All I can hear is the ringing of the cicadas and the sound of father’s breath. Nobody moves. We could stay this way until the end of the world, until weeds grow through the floorboards, until the trees break through the walls, until the stars blink off in the sky and everything grows dark and close.
And then Father breaks through. Time starts again. He lifts a hand and strikes the table with his palm.

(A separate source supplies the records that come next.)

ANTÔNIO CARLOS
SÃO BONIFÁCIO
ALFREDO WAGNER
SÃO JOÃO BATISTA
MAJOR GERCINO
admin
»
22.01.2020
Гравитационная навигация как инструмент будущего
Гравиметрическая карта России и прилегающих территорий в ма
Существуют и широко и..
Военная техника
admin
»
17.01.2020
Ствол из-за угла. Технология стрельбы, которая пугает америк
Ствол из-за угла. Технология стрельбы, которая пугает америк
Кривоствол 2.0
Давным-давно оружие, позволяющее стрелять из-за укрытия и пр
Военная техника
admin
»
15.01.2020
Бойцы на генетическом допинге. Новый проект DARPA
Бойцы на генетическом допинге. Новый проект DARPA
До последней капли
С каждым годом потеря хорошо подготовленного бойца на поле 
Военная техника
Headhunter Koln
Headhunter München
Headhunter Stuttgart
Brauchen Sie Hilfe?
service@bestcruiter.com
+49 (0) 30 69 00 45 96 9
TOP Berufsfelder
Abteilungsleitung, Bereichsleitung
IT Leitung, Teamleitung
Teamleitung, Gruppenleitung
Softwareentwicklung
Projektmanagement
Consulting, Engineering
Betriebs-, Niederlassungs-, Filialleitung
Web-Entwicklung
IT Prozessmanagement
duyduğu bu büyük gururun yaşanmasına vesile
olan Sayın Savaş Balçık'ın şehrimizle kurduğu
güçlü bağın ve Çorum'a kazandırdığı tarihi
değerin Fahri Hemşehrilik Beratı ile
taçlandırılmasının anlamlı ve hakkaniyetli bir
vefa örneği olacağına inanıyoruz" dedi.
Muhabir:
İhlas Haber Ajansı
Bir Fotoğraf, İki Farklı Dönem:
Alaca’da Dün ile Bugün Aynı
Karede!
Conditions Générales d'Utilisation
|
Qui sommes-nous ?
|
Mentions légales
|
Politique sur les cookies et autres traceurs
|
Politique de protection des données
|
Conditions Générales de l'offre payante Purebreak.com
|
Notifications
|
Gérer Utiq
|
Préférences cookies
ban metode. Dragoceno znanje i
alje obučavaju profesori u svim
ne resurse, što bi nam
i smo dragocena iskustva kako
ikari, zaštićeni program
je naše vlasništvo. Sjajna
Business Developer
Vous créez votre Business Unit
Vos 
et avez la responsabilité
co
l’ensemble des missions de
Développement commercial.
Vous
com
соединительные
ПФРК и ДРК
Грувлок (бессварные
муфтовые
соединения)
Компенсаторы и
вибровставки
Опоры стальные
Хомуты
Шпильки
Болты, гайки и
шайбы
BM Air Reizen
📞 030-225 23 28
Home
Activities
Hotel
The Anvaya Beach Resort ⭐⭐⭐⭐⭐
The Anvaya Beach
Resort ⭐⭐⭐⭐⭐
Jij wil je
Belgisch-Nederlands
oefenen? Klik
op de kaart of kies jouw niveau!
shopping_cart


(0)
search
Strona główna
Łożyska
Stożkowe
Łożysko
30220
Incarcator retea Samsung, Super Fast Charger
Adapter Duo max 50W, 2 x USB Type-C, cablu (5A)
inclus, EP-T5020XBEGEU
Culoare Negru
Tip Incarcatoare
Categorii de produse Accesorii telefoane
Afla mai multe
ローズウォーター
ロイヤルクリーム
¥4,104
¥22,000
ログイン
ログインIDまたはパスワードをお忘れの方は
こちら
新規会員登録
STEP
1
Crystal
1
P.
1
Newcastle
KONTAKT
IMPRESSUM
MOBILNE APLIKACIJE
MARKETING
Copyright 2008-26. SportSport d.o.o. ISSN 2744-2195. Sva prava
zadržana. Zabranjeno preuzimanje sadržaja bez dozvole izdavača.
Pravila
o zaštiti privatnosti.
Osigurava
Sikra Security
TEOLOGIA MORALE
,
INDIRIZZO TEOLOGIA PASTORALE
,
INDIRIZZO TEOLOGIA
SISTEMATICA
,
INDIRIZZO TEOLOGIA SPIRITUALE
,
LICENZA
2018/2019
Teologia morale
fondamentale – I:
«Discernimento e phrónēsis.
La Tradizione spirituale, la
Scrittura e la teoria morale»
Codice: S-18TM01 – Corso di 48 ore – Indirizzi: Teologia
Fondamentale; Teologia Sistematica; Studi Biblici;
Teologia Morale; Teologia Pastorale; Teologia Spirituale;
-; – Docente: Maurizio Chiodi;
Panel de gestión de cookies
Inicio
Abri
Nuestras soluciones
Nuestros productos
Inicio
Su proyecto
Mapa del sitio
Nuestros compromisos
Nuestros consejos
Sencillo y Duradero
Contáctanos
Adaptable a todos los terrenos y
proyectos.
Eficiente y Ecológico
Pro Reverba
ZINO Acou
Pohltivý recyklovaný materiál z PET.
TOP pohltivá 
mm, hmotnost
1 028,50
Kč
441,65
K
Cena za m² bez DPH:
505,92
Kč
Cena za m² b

Silverware falls to the floor.
‘Get out,’ he says.
For all of its intensity, and the social dislocation and disruption at its heart, Gemini Falls is also about the closeness of belonging, of how you can be from somewhere and not really belong there anymore, even if it’s been your home all your life, or you can be intimately part of an adopted community who envelop you as their own.
This is felt most profoundly at the end of Gemini Falls, and no, there are no spoilers in play here, when Morris, Lottie and Jude return home, case solved and lives changed for better or worse, and are immediately re-embraced by the suburb in which they live as if they’d never left in the first place.
It’s a powerful message that once we have our people and our place, we have our people, no matter what might crop up to challenge that or take us away from it, and so, while the time Morris and his family spend in Gemini makes a sizably impactful impact on their day-to-day life that changes them all individually and as a family, they know they have a place where they belong – to each other and to others – and where they are loved and accepted without condition.
Gemini Falls is an arduously intense story in many respects, going deep into what happens to people and society as a whole when a great stressor like the Great Depression tips the status quo on its head, and how that can place untold stress on people and places already struggling with secrets, impetuses and impulses that cannot see the light of day, but it is also a love letter to family and belonging and how even when the worst of things happen to us, when we have somewhere to belong and people to belong to, we can survive anything, even when everything changes and there’s a little less mystery left in the world.